• **Description of the task**
Quote the entries below from the line with "Marine edilmiş tavuk göğsü" through the line with "در ابتدای این", both ends included, and only those lines.
Records: Begin
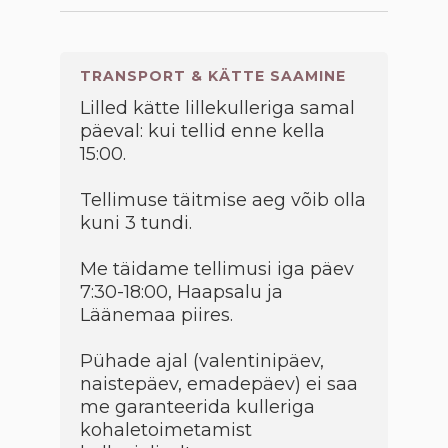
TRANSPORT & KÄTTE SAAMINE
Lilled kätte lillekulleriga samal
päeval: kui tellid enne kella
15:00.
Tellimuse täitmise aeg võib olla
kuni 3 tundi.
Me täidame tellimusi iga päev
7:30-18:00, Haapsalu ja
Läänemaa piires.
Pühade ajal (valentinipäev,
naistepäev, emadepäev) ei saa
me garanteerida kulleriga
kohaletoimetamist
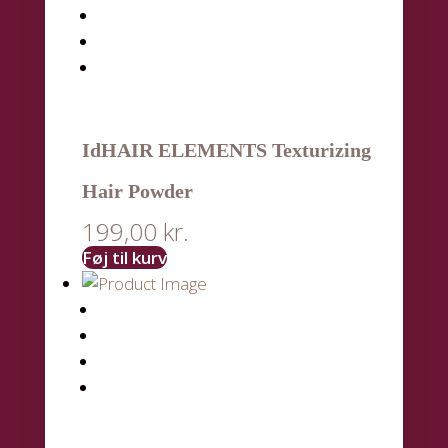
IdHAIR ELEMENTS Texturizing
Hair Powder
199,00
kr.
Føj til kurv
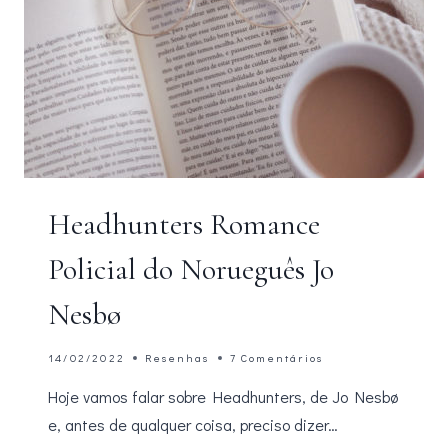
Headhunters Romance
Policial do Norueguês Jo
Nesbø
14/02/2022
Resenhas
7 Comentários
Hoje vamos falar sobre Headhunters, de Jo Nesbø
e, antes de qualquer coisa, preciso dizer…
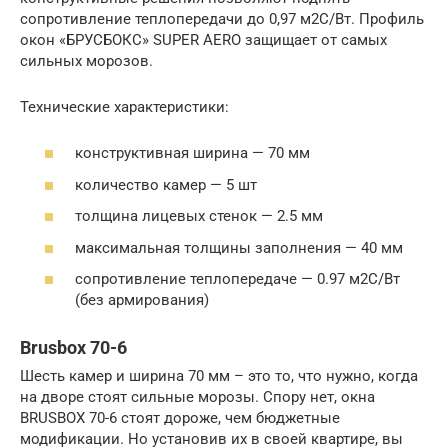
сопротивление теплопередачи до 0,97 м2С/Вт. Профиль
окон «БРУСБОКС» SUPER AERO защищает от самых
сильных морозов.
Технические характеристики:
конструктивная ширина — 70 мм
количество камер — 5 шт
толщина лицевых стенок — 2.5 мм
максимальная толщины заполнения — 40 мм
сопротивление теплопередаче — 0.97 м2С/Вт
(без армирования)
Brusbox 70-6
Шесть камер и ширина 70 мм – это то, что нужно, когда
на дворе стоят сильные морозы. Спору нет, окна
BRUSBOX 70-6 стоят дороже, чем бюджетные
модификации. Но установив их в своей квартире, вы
Records: End
Records: Begin
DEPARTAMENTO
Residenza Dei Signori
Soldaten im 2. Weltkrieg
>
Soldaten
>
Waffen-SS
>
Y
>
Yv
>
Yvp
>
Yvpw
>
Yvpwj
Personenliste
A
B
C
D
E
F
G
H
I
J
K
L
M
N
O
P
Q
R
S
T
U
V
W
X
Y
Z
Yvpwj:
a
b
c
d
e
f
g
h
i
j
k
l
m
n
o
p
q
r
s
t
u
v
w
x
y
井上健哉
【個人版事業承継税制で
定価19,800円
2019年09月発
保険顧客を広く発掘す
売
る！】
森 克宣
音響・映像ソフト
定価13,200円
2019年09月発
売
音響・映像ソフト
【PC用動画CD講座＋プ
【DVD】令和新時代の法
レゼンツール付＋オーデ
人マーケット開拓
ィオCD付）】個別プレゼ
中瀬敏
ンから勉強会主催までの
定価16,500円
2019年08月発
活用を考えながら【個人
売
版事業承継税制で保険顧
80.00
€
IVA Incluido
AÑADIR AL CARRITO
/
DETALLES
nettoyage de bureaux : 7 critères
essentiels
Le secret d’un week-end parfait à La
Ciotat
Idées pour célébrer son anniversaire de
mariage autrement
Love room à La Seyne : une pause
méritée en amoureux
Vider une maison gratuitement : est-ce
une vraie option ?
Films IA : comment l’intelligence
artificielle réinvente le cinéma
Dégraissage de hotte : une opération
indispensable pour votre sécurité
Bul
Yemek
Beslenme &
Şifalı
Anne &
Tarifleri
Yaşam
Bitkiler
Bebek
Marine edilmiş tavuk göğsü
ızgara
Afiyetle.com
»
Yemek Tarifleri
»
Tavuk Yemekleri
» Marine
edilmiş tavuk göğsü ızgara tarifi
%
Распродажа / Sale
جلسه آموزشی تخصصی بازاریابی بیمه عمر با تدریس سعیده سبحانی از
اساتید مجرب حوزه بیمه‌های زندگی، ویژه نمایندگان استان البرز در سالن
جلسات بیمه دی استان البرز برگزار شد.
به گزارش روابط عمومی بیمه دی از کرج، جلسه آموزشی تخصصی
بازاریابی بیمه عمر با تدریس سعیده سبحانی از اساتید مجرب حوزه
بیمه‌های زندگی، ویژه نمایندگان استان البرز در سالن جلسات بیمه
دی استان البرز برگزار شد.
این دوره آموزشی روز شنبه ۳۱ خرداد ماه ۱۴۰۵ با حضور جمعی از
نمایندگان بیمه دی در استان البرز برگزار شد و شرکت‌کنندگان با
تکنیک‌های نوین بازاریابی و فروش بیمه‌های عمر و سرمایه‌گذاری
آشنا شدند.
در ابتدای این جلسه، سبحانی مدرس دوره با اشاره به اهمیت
Records: End
• **Your solution**
Marine edilmiş tavuk göğsü
ızgara
Afiyetle.com
»
Yemek Tarifleri
»
Tavuk Yemekleri
» Marine
edilmiş tavuk göğsü ızgara tarifi
%
Распродажа / Sale
جلسه آموزشی تخصصی بازاریابی بیمه عمر با تدریس سعیده سبحانی از
اساتید مجرب حوزه بیمه‌های زندگی، ویژه نمایندگان استان البرز در سالن
جلسات بیمه دی استان البرز برگزار شد.
به گزارش روابط عمومی بیمه دی از کرج، جلسه آموزشی تخصصی
بازاریابی بیمه عمر با تدریس سعیده سبحانی از اساتید مجرب حوزه
بیمه‌های زندگی، ویژه نمایندگان استان البرز در سالن جلسات بیمه
دی استان البرز برگزار شد.
این دوره آموزشی روز شنبه ۳۱ خرداد ماه ۱۴۰۵ با حضور جمعی از
نمایندگان بیمه دی در استان البرز برگزار شد و شرکت‌کنندگان با
تکنیک‌های نوین بازاریابی و فروش بیمه‌های عمر و سرمایه‌گذاری
آشنا شدند.
در ابتدای این جلسه، سبحانی مدرس دوره با اشاره به اهمیت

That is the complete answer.